PD-L1 is not a molecular marker per se, the authors note.

Nevertheless, “we found that 84% of respondents in the requesting/treating track ordered PD-L1 and 68% of respondents who perform or interpret assays report PD-L1 is offered in their own lab,” the authors observe.

Smeltzer commented that both approaches — targeted therapies and immunotherapy — have made inroads into the treatment of NSCLC, in some cases replacing chemotherapy.

He emphasized that “it is important to know if a specific oncogene driver is present before initiating immunotherapy treatment,” and noted that when tissue is sent out for both types of testing, the results for PD-L1 are usually available before the results for the full molecular testing panel are back.
 

 

 

Barriers to testing

“The most frequent barrier to molecular testing in every region was cost,” the survey authors note.

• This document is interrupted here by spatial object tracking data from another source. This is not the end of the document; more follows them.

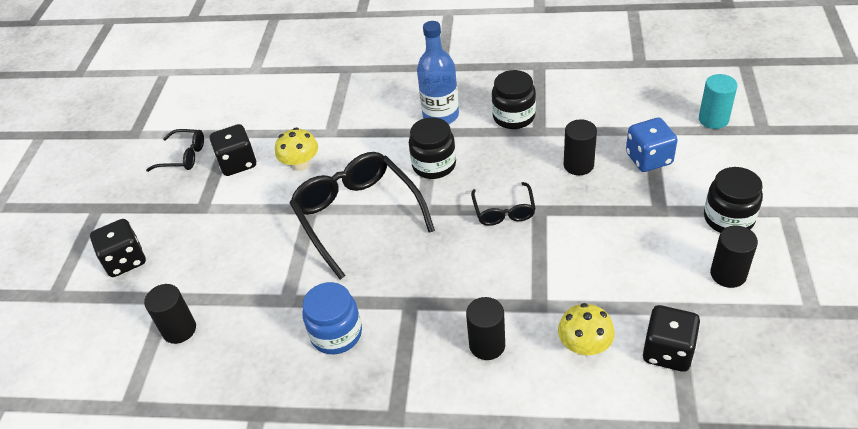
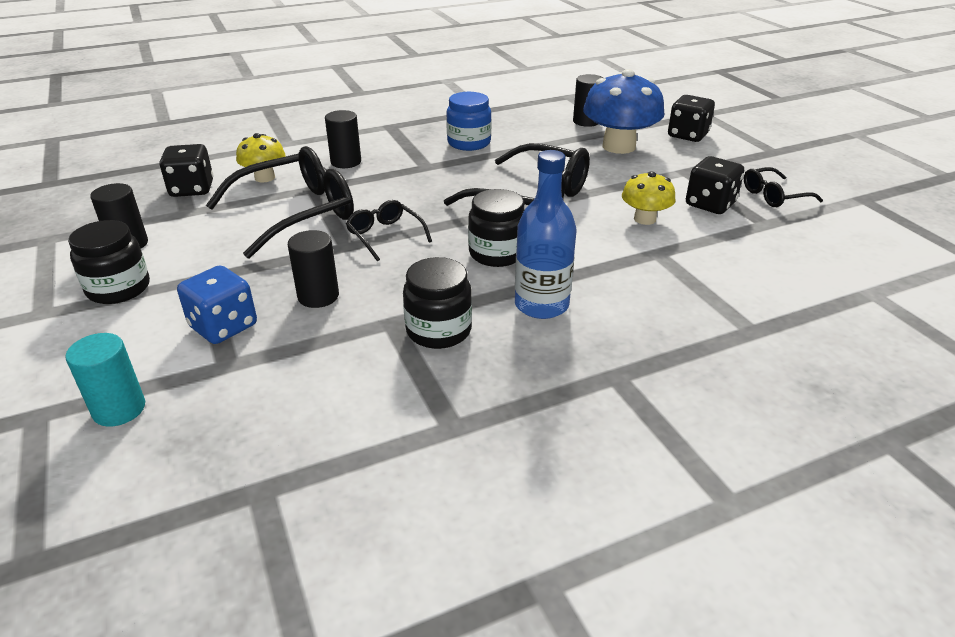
camera: 145 degrees right, 10 degrees down
(206, 266) = (618, 146): none -> blue mushroom
(567, 268) = (297, 213): none -> black glasses

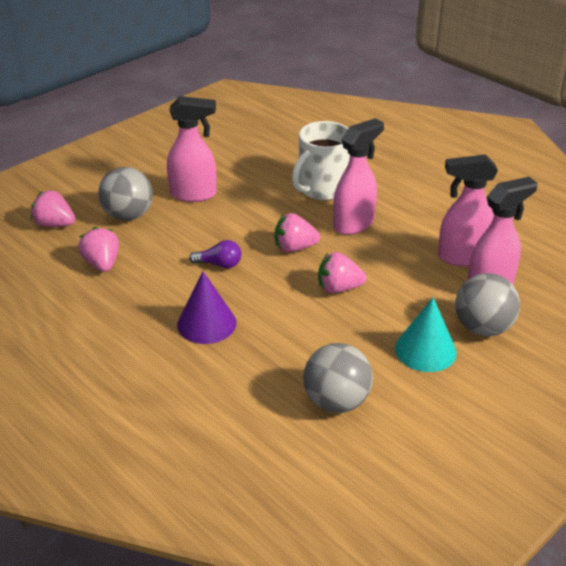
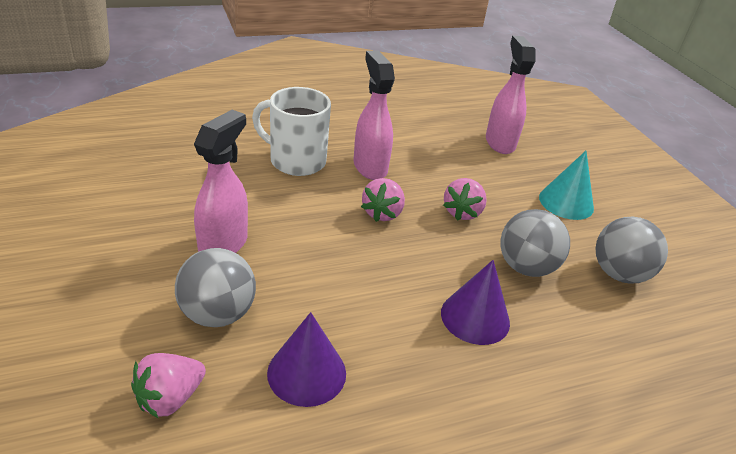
camera: 70 degrees left, 0 degrees up
(102, 264) = (306, 373): pink strawberry -> purple cone
(219, 264) = (376, 272): purple light bulb -> none
(322, 188) = (296, 161): white mug -> white mug turned 135 degrees clockwise
(462, 257) = (455, 138): pink spray bottle -> none
(482, 328) = (549, 166): grey ball -> grey ball (526, 267)

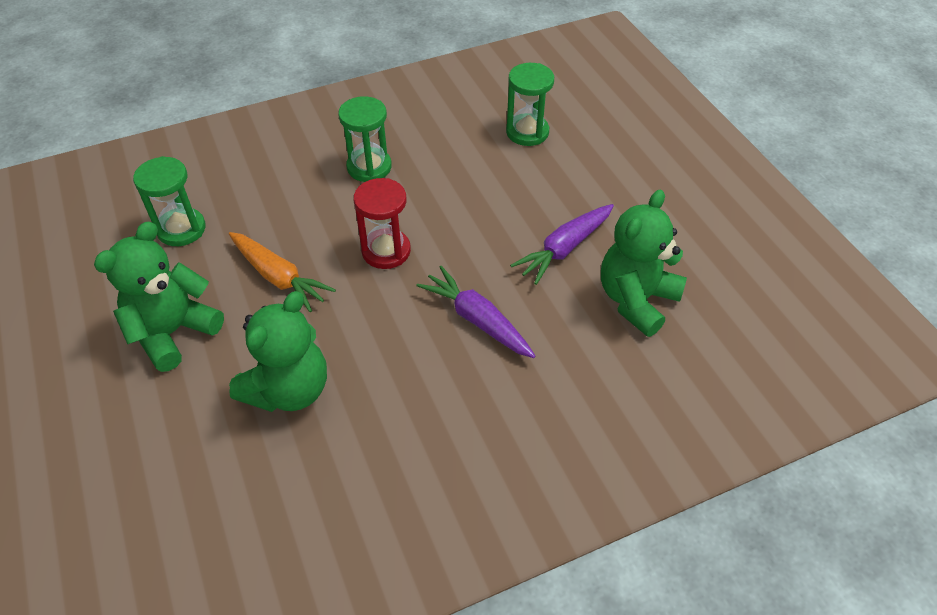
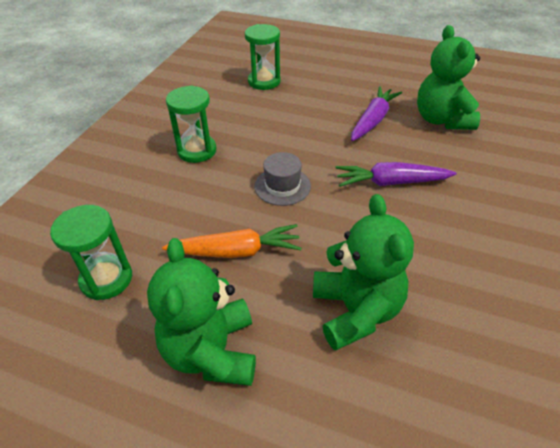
camera: 45 degrees left, 5 degrees down
(386, 251) = (282, 186): red hourglass -> grey hat
(564, 249) = (373, 120): purple carrot -> purple carrot turned 150 degrees counterclockwise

Insufficient amount of tumor cells was the main reason for molecular testing failures along with inadequate tissue quality.

The majority of respondents who order tests and treat patients were sure that the laboratories they use perform appropriate validation of molecular tests, while almost all of those who perform or interpret assays said they perform validation tests in their labs.

Only 30% of respondents who request tests and treat patients have access to molecular testing labs within their own institutions; the remaining respondents have to outsource testing completely or partially.

Most respondents who test and treat patients also have multidisciplinary tumor boards to discuss patients with NSCLC, but almost one quarter of the same group indicated their board met less than once a month.

“Turnaround time is a barrier to molecular testing across the world,” the authors continue, with 29% of those who request tests and treat patients reporting that it typically takes 10 days or more to receive molecular testing results.

Interestingly, the highest percentage of respondents who reported this long turnaround time were in North America.

Perhaps encouragingly, 41% of respondents who perform or interpret assays indicated they were dissatisfied with the condition of molecular testing in their country, although in this regard, the United States and Canada had the lowest rates of dissatisfaction.

In fact, 39% of those who request tests and treat patients ranked the conditions of molecular testing in their country as “average or below,” while 42% of respondents in the tissue acquisition track ranked the conditions of molecular testing as average or below, the worst rankings coming from Latin America and the ROW.

Low quality of tissue samples was another reason respondents expressed dissatisfaction with the current state of molecular testing in their country.

Smeltzer is a research consultant for the Association of Community Cancer Centers.

This article first appeared on Medscape.com.